*** Document passage ***
Meet the man who thinks Air Guitar can bring world peace
2016 has, by most accounts, been a pretty unpeaceful year. And in the midst of today's turbulent geopolitics, world peace can often feel a very distant prospect.
But a collective of long-haired, leather-kecked grunge enthusiasts from around Europe think they've found the catalyst for world peace. Maybe. Their answer?… air guitar.
Today heralds the 21st annual Air Guitar World Championship, and competitors from all over the world will be descending onto Oulou, Finland, to shred, windmill and powerslide their stuff for the ultimate honour of World Air Guitar champ. The organisers describe their Weltanschauung (that’s a posh word for world-view), thus:
“Ever since 1996, the Air Guitar World Championships has spread the peaceful message of Air Guitar across the world: according to the ideology of the Air Guitar, wars would end, climate change stop and all bad things disappear, if all the people in the world played the Air Guitar.”
Kereel Blumenkrants (although you probably know him by his stage-name 'YourDaddy'), was crowned World Champion at last year’s event, so, as far as ambassadors go, you can’t get much better. We caught up with him ahead of today’s event and found he offered a somewhat literal interpretation of the causative correlation between Air Guitar and World Peace.
“If you’re holding an air guitar, you can’t hold a gun, right?”
It’s a nice message and, perhaps for that reason, we didn’t bother to point out that, being an imaginary, conceptual guitar, rather than an actual, real object, it probably is possible to hold an air guitar and a gun simultaneously. Perhaps air guns would be a better idea? Hang on, they already exist, don’t they, and they’re something else. This is confusing.
***
→ Work order A
In the air guitar article, what stage name does Kereel Blumenkrants perform under?
→ Work order B
Name every outcome the organisers in the air guitar article say would follow if all the people in the world played the Air Guitar.
→ Work order C
Carry on the air guitar article past its last sentence.
*** Entries provided ***
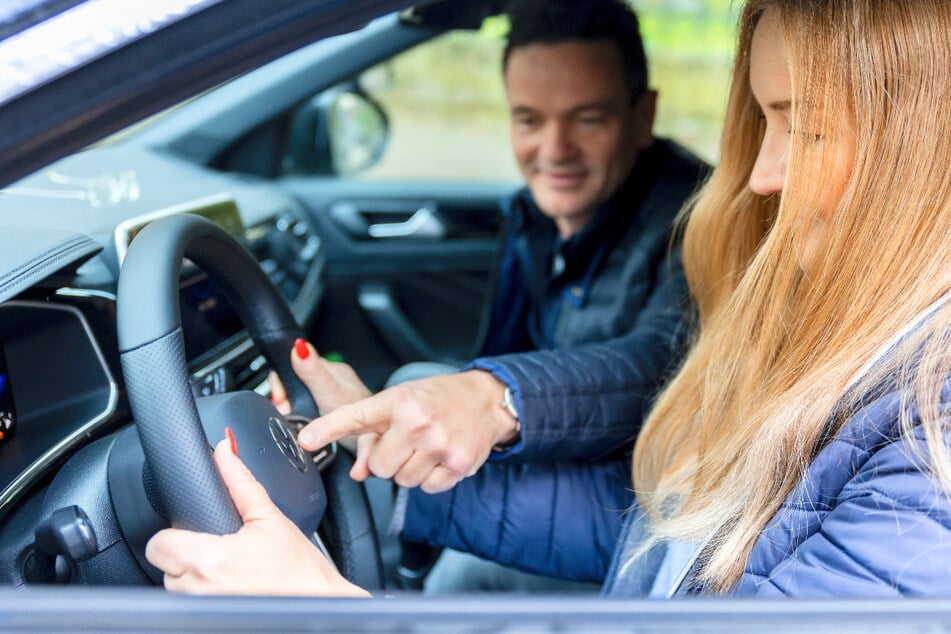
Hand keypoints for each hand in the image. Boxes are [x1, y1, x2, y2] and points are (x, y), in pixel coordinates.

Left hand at [145, 439, 368, 596]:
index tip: (194, 532)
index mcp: (212, 560)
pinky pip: (190, 606)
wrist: (320, 605)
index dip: (174, 534)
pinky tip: (231, 589)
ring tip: (228, 572)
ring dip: (193, 578)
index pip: (159, 544)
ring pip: (176, 588)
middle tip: (219, 551)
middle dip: (185, 555)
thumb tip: (224, 452)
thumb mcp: (270, 519)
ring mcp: (205, 610)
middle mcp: (201, 590)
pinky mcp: (210, 623)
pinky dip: (205, 594)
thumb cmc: (301, 571)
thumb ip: (241, 482)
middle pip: (164, 566)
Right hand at [268, 339, 371, 415]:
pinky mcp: (330, 411)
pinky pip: (306, 409)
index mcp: (328, 369)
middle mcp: (329, 379)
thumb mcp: (328, 389)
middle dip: (284, 397)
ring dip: (290, 408)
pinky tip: (301, 423)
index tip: (279, 398)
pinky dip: (299, 416)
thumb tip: (299, 346)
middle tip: (285, 411)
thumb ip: (313, 370)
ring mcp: (330, 395)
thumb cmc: (357, 412)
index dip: (281, 381)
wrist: (374, 438)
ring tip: (290, 417)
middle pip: (293, 381)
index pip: (293, 363)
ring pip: (298, 397)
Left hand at [297, 370, 519, 492]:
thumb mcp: (401, 403)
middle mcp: (418, 421)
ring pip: (401, 480)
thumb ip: (373, 435)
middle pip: (379, 466)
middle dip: (386, 460)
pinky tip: (438, 457)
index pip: (356, 416)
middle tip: (404, 441)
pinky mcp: (458, 464)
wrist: (486, 400)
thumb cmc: (437, 400)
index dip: (328, 428)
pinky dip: (429, 478)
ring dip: (408, 469)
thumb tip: (358, 473)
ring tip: (424, 447)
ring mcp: (439, 444)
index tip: (305, 439)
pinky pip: (426, 488)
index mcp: (398, 401)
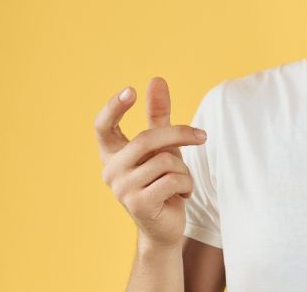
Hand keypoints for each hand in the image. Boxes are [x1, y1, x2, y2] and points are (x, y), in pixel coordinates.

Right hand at [95, 77, 207, 248]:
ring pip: (165, 161)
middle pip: (147, 139)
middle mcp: (111, 171)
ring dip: (184, 170)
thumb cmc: (163, 181)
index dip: (113, 108)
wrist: (165, 227)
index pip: (103, 126)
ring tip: (180, 183)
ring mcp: (122, 189)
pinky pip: (173, 180)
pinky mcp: (138, 204)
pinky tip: (180, 196)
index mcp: (112, 154)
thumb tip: (156, 80)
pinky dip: (186, 185)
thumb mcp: (162, 146)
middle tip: (203, 136)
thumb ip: (158, 115)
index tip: (131, 91)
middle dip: (179, 135)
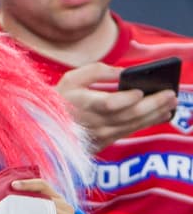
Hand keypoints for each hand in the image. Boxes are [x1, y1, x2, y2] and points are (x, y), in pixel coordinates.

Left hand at [11, 177, 73, 213]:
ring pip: (41, 207)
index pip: (43, 185)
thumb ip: (30, 206)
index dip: (27, 183)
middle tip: (3, 200)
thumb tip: (5, 194)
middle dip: (21, 196)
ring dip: (23, 210)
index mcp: (58, 201)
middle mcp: (65, 208)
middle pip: (41, 194)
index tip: (12, 185)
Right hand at [56, 62, 176, 148]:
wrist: (43, 128)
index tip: (140, 90)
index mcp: (83, 105)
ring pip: (134, 125)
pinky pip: (128, 132)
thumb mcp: (71, 78)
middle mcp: (93, 123)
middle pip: (130, 115)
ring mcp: (99, 135)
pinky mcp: (103, 143)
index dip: (128, 98)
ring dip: (155, 114)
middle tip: (171, 95)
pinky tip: (159, 115)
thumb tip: (124, 72)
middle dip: (154, 104)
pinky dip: (145, 123)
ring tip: (171, 104)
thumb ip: (97, 71)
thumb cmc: (58, 100)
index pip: (110, 104)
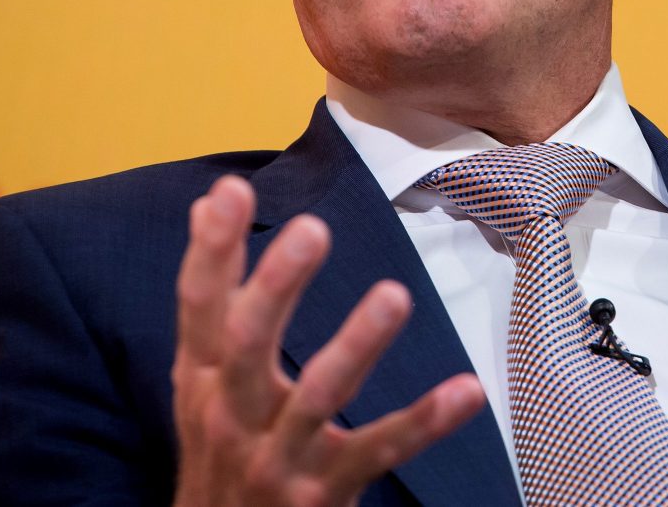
***
→ Answer area A
YourDaddy

→ Answer area B
Wars would end, climate change would stop, and all bad things would disappear.

→ Answer area C
Either way, Kereel, a shaggy, bespectacled animator from Russia, certainly seems to embody the internationalist spirit of the World Air Guitar Championships. He spoke about his love of travel.
“….it’s important for me to meet as many people and absorb as much as possible. As an animator, I’m always looking for new expressions and ideas to create a mental library.”
Air Guitar gave him the chance to meet people from all over the globe.
“…it makes sense to try to see as much of our little world as possible.”
Kereel added, with a regretful tone, that this point was particularly pressing for him, given that he felt he would most likely not get to experience the colonization of other planets within his own lifetime. We feel it’s not irrelevant to mention at this point that he conducted our interview in a Star Wars t-shirt.
His ideals – of internationalism and world peace – seem entirely noble. But we wondered if it was difficult to maintain those principles when you’ve got thousands of adoring fans screaming your name. Had fame corrupted him? On this point, he was (typically) philosophical. Kereel compares the concept of 'fame' to the foamy bit you get on top of a fizzy drink that’s been shaken.
“…it gets its own aroma, its unique taste, but, eventually, it just disappears and then what you’re left with is the essence of the drink. Essence is what matters for me the most.”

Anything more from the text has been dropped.